§ TASKS TO COMPLETE:
• 1. Reproduce the portion of the Parsing notebook between "In this project" and "from each convention.", inclusive.
• 2. Answer these questions using the Parsing notebook:
(a) What database file does the code connect to?
(b) Which speaker value does the SQL query exclude?
(c) What character is added to the punctuation set?
• 3. In the Parsing notebook, turn the paragraph beginning "In this project we will use Python" into a short list that keeps its main facts.

§ PASSAGE:
━━━━━━

# Parsing 

In this project we will use Python to connect to a political party database via SQL. We will then use spaCy to parse the most important Subject-Verb-Object (SVO) phrases from each convention.

In [1]:
import os
import random
import nltk
import sqlite3
import spacy
import numpy as np
from spacy import displacy

from subject_object_extraction import findSVOs
from collections import Counter
from collections import defaultdict
from string import punctuation
from pprint import pprint
from nltk.corpus import stopwords
from collections import OrderedDict

In [2]:
#stop words in English
sw = stopwords.words('english')

## Connect to Database

In [3]:
#connect to ConventionSpeeches database
convention_parties_db = sqlite3.connect("ConventionSpeeches.db")
con_cur = convention_parties_db.cursor() 

In [4]:
#run query here pull speaker text
query_results = con_cur.execute('''
                SELECT text, party
                FROM conventions
                WHERE speaker != "Unknown"''')

In [5]:
#add punctuation set 
punctuation = set(punctuation)
punctuation.add("'")

In [6]:
#create defaultdict, if we go to a spot with no key we will have empty string 
con_data = defaultdict(str)

#process text for parties
for row in query_results : 
    
    text, party = row
    
    text = "".join([ch for ch in text if ch not in punctuation])
    text = [w.lower() for w in text.split() if w.isalpha()]
    
    
    con_data[party] += " ".join(text) + " "

━━━━━━

§ RECORDS SUPPLIED:

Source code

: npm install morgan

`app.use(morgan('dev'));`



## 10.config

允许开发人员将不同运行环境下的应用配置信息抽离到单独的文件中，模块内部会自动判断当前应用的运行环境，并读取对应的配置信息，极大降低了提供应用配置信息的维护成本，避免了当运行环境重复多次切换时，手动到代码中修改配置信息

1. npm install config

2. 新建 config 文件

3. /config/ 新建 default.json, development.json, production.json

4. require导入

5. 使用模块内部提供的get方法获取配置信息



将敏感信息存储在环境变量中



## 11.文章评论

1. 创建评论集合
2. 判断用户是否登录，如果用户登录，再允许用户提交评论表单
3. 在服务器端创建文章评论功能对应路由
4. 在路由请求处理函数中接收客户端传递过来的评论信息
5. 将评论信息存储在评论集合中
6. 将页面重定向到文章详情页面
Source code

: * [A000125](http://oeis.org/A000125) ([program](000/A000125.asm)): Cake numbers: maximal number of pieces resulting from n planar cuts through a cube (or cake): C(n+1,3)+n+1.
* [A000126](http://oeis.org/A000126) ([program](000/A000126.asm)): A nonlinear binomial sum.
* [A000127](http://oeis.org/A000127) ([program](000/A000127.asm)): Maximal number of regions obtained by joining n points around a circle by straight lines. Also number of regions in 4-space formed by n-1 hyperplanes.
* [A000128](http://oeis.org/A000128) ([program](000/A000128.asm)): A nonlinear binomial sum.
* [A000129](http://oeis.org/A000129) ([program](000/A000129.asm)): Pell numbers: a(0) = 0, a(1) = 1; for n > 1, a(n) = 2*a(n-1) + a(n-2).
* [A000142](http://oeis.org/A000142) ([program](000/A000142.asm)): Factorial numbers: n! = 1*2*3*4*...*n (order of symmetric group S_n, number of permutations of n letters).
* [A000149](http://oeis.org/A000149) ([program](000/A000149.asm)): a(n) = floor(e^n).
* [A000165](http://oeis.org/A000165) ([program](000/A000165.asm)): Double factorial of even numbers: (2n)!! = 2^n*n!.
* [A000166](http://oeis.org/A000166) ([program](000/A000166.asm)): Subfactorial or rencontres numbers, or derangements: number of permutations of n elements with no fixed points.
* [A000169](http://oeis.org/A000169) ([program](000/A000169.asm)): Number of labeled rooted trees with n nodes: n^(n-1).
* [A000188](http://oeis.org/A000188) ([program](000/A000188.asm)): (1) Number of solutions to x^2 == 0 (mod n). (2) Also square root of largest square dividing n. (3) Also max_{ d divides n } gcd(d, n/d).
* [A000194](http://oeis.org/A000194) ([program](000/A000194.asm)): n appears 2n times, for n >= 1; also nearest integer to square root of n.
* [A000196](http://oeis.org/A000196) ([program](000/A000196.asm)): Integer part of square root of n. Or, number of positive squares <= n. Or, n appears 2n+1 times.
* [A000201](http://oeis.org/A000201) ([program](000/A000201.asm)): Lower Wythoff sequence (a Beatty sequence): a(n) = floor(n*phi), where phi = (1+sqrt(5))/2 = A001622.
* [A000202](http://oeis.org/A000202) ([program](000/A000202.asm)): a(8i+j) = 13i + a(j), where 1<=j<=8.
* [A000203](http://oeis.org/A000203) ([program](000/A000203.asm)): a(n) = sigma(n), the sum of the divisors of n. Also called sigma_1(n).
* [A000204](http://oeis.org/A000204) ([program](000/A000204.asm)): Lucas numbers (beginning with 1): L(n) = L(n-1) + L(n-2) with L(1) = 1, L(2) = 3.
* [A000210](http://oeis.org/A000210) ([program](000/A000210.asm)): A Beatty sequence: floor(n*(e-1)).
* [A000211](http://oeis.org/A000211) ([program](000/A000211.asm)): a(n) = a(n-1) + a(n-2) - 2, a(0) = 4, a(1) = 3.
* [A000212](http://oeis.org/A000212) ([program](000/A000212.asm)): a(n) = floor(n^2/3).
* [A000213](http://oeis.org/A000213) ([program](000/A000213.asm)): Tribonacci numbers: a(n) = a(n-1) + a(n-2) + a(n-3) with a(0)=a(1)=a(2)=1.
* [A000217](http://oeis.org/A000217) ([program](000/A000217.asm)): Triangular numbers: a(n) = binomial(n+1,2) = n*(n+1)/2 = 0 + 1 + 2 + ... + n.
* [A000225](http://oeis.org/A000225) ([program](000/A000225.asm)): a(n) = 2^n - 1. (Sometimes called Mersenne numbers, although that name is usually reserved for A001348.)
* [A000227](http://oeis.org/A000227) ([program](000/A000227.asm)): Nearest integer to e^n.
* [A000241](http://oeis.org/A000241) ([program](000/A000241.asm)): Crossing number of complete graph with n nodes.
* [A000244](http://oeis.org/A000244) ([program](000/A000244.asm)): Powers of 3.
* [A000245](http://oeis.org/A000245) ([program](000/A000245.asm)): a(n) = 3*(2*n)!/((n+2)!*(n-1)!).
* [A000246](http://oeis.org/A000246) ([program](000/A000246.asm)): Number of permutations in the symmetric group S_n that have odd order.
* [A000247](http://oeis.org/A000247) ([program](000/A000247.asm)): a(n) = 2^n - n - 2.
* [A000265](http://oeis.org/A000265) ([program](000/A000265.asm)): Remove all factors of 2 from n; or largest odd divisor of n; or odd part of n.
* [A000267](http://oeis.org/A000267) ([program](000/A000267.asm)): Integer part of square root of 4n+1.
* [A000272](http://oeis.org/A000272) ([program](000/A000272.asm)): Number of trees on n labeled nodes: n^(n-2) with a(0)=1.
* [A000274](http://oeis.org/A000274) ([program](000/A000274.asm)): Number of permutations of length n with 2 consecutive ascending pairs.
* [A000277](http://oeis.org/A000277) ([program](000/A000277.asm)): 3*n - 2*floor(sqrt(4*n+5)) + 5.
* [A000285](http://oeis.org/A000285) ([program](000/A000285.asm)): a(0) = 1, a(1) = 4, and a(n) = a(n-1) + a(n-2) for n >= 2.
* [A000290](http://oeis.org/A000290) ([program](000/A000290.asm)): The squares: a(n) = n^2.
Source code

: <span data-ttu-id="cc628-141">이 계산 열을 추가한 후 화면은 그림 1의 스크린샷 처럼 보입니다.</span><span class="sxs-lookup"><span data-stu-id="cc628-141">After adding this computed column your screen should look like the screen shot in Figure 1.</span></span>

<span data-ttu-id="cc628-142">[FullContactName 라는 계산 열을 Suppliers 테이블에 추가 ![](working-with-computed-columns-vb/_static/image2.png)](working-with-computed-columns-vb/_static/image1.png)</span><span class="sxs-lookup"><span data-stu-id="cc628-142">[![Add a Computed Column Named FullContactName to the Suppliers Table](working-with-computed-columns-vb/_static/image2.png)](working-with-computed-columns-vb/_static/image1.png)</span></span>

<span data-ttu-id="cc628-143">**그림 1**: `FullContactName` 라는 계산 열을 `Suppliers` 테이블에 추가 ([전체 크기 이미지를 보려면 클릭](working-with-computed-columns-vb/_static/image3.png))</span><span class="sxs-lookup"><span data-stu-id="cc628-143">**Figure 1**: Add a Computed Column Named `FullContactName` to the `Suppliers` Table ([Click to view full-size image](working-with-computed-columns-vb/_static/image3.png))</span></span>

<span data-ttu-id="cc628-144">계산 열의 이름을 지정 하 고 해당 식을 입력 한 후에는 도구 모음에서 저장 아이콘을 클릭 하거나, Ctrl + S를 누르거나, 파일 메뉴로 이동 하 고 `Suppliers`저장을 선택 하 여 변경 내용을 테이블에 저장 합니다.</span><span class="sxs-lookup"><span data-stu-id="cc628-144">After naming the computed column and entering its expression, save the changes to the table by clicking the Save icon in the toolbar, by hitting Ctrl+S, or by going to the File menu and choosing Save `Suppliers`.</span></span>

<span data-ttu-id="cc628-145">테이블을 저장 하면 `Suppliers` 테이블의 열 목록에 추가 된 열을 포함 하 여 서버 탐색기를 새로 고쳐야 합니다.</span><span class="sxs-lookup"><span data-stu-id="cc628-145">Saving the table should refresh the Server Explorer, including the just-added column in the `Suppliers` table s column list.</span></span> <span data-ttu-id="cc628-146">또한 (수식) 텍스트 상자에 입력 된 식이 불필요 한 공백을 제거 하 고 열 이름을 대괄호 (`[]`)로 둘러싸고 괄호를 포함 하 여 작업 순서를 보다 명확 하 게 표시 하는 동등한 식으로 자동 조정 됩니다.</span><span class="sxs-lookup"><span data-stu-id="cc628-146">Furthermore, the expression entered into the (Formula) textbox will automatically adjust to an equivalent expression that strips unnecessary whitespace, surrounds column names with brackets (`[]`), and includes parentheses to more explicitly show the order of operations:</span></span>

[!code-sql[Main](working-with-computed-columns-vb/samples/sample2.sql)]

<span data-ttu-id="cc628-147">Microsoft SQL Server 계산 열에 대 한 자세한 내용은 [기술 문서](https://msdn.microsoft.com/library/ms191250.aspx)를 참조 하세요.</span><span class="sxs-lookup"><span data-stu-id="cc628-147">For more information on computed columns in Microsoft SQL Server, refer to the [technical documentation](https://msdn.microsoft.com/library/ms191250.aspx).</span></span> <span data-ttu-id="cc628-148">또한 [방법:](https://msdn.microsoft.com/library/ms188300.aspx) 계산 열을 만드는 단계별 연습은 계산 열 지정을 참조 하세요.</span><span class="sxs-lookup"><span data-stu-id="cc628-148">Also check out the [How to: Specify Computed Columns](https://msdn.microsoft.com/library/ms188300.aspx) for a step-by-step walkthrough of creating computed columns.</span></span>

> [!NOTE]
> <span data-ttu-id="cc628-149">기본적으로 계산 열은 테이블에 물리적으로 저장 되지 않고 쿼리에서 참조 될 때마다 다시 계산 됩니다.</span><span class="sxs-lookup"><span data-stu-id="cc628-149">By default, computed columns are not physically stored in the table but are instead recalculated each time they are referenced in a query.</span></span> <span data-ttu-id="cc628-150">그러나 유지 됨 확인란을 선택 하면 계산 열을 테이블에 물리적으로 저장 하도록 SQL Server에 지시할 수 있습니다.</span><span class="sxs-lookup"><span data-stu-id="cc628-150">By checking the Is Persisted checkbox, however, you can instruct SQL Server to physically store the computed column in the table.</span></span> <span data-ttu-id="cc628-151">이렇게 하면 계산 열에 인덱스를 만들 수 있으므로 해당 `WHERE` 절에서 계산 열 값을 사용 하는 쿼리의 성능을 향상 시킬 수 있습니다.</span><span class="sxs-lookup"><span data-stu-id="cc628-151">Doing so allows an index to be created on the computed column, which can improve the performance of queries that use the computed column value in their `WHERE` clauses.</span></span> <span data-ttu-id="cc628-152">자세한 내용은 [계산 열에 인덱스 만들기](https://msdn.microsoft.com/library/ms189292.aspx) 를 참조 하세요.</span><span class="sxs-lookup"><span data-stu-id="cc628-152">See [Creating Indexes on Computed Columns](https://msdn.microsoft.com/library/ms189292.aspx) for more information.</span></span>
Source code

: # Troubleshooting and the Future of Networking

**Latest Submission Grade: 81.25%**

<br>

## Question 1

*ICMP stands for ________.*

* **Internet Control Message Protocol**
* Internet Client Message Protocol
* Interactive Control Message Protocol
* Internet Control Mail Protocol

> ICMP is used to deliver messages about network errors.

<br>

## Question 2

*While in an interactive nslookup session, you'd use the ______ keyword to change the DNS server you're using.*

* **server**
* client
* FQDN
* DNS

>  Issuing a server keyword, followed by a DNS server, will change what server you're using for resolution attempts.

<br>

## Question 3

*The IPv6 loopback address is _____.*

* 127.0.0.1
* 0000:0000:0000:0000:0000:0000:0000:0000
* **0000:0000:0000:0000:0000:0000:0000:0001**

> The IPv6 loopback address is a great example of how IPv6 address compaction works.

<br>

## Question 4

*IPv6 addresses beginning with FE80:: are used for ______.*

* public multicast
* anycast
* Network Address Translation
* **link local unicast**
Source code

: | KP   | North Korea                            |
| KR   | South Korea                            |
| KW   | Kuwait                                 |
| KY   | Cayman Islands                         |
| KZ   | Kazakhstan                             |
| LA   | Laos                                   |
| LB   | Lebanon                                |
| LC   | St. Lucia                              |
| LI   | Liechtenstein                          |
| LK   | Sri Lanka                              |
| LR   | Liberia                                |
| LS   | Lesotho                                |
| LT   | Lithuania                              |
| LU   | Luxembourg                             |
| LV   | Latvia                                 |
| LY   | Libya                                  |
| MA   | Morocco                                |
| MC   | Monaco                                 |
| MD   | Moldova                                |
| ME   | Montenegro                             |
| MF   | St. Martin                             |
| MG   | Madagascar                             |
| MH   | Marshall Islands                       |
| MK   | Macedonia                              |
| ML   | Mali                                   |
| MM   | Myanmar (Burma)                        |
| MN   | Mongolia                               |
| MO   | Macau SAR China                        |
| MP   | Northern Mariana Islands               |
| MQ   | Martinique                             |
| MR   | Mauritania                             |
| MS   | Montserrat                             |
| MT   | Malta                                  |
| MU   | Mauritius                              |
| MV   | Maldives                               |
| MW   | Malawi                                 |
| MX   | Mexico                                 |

━━━━━━

§ ANSWERS BY TASK:
• 1.
In this project we will use Python to connect to a political party database via SQL. We will then use spaCy to parse the most important Subject-Verb-Object (SVO) phrases from each convention.

• 2.
(a) ConventionSpeeches.db
(b) "Unknown"
(c) An apostrophe (')

• 3.
- Python connects to a political party database via SQL.
- spaCy parses the most important Subject-Verb-Object (SVO) phrases from each convention.